Happy Anniversary To Me... Not!So, today is my 17th wedding anniversary, yes, 4-9-94 - woohoo!! SOOOOO not!!
I am relieved this year that our children have not remembered because the last couple of years, they have and then they have asked us what we are going to do and if we have a card for each other, etc... This year, not a word has been spoken by anyone. Whew!
The last couple of years we have gotten away with having a "family" anniversary dinner so that has helped take the pressure off of my stbx husband and I.
It's sad if I allow myself to think about it too much, but I am relieved that we have come to an amicable and mutual decision that divorce is the kindest and best thing we can do for ourselves, our children and each other. We are just NOT compatible at all in so many ways. Many would probably find themselves wondering how we got together at all if we were so incompatible... I know I wonder!
Well, the man that I married no longer exists - he disappeared really even before the wedding! My stbx has never figured out who he is and who he wants to be... what makes him happy, what he wants out of life and a relationship. When we dated he was "trying" out another "personality" I guess you can call it. I use this analogy and he agreed. He keeps trying on personalities or identities like a suit of clothes - trying on the entire suit and if one part doesn't "fit" he gets rid of the entire suit - it is all or nothing. So that "suit" that he was "wearing" when we dated, it wasn't a good "fit" for him; it exhausted him to be that person - it didn't fit his personality. So, he gave it up and also resented me for the lack of "fit" - I "made" him be that person. I actually believed that for quite awhile - NOT ANYMORE!
Anyway, back to the point of THIS story. Today marks the 17th Anniversary of our wedding vows, and instead of celebrating, I'm trying to just forget the significance of this date. I can't say that I totally regret the decision to marry him because I have two beautiful children from this marriage, but it can be very tempting to entertain the idea of where I would be on this day IF I had not married him.
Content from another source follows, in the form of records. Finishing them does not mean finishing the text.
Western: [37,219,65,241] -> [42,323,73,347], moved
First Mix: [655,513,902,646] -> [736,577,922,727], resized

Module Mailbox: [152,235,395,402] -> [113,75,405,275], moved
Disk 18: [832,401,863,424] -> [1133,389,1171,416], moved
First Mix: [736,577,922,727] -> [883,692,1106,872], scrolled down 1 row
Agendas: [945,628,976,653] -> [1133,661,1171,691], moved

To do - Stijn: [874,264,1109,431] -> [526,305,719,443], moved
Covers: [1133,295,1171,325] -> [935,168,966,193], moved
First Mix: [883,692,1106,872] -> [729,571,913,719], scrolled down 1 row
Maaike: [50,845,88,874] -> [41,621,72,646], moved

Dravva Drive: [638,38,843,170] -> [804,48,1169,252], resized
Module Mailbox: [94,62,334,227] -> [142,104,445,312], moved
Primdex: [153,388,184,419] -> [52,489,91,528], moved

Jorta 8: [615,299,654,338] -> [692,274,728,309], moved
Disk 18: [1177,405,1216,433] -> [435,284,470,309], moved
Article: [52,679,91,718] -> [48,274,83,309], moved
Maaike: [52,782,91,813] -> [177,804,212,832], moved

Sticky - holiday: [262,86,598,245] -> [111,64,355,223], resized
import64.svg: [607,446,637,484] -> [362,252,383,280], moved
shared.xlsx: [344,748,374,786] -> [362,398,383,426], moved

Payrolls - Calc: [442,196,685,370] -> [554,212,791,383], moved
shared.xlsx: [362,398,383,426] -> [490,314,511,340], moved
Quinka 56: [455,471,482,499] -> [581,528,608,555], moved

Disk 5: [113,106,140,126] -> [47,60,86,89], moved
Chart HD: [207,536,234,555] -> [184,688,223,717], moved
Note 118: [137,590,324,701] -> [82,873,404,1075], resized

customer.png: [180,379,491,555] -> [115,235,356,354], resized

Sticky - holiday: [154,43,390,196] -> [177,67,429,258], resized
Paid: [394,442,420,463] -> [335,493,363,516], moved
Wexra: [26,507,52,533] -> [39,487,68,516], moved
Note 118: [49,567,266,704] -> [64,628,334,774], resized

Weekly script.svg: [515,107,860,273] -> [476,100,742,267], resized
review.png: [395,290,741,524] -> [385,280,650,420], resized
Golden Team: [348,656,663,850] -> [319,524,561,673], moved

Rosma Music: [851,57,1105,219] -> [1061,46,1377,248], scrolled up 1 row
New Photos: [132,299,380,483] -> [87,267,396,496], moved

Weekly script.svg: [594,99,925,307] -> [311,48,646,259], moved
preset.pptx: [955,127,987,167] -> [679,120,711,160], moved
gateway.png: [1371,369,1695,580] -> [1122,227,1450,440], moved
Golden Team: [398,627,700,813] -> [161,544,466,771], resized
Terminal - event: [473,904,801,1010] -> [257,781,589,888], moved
I just try to resist that temptation and focus on the blessings of our marriage.
Who know where I will be this time next year, but I do know, I will no longer be married to this man or probably anyone else and hopefully, I will be happier, settled and content with the life that I am daring to create for myself and my children.
AND MAYBE someday, I will be able to join a group about Happily Celebrating my Wedding Anniversary!